FIGURE 8.

Restoration of CRBN R419X levels by bortezomib. A, thalidomide (Thal) inhibits the ubiquitination of WT CRBN but not CRBN R419X. To test whether thalidomide could block the enhanced autoubiquitination of CRBN R419X, HEK293T cells expressing either WT or R419X CRBN were treated with DMSO, 10 or 100 μm thalidomide for 1 h. Ubiquitinated protein was then allowed to accumulate by treating cells with 10 μm MG132 for 3 h. CRBN was purified with Strep-Tactin beads under denaturing conditions and immunoblotted with anti-ubiquitin or anti-FLAG antibody (loading control). This experiment showed that the ubiquitination level of WT CRBN is reduced by thalidomide treatment, but the ubiquitination level of CRBN R419X was unaffected by thalidomide.

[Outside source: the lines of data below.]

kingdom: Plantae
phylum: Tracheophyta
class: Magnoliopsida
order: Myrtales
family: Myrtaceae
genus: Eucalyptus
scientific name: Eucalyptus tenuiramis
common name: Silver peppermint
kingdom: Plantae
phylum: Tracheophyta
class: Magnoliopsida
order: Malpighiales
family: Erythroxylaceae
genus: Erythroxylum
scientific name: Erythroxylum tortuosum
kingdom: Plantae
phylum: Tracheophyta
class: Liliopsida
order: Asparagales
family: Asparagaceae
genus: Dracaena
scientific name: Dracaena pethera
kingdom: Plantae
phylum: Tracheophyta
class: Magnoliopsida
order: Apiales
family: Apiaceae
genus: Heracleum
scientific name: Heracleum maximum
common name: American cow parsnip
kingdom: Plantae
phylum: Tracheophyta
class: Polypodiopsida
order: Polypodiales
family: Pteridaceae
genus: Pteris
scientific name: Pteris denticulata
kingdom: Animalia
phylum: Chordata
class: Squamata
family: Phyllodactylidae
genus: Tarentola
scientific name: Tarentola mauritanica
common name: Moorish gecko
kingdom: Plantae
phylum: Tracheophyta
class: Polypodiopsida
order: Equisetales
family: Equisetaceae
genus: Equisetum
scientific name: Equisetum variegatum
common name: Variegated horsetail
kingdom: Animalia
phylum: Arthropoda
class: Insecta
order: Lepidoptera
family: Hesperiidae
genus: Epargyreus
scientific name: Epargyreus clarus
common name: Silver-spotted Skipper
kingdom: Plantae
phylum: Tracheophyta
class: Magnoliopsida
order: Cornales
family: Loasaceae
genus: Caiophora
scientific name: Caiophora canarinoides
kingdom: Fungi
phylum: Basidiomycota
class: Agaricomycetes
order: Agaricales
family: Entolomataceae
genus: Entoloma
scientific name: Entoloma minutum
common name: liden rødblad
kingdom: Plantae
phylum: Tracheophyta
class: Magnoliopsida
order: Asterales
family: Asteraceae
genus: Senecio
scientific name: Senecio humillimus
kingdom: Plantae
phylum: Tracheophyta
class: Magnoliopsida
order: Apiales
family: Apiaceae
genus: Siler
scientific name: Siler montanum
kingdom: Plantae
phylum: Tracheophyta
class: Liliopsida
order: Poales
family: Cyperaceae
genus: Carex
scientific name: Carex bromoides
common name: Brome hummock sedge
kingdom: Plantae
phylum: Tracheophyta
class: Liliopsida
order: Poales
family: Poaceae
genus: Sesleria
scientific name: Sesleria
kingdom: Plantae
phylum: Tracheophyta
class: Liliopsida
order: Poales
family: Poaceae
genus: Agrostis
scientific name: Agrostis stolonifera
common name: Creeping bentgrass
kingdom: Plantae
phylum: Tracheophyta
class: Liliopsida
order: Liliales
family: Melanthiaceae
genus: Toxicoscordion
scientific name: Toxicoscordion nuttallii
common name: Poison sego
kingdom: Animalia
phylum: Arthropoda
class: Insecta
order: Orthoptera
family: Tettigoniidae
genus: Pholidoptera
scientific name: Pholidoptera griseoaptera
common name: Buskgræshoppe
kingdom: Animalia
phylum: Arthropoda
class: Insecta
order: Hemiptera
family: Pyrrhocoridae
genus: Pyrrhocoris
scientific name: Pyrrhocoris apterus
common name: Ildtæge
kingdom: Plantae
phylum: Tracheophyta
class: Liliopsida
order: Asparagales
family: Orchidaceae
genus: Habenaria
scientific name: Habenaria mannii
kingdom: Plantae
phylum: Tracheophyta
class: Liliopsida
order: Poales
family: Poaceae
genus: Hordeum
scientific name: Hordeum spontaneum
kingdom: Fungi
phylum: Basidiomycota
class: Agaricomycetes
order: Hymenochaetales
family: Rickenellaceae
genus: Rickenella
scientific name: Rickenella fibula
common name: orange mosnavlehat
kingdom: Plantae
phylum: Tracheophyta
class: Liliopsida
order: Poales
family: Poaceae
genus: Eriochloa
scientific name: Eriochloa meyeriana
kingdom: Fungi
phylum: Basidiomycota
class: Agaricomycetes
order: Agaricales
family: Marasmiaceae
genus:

B, quantification of the relative ubiquitination level after thalidomide treatment for WT CRBN and R419X mutant. C, clinically utilized proteasome inhibitor, bortezomib, significantly increases the cellular level of CRBN R419X. To test whether bortezomib inhibits CRBN degradation, HEK293T cells were transfected with WT and R419X CRBN and treated with DMSO or bortezomib (Btz, 1 μm) for 24 h. Lysates were separated by SDS-PAGE, and CRBN levels were determined by immunoblotting with an anti-FLAG antibody. The Western blot (WB) showed that bortezomib slightly increases the protein level of WT CRBN, although it significantly increases the level of CRBN R419X. The right panels show the relative quantification of the WT and R419X CRBN after bortezomib treatment. These data suggest that bortezomib may be useful for restoring CRBN R419X levels in patients with this mutation.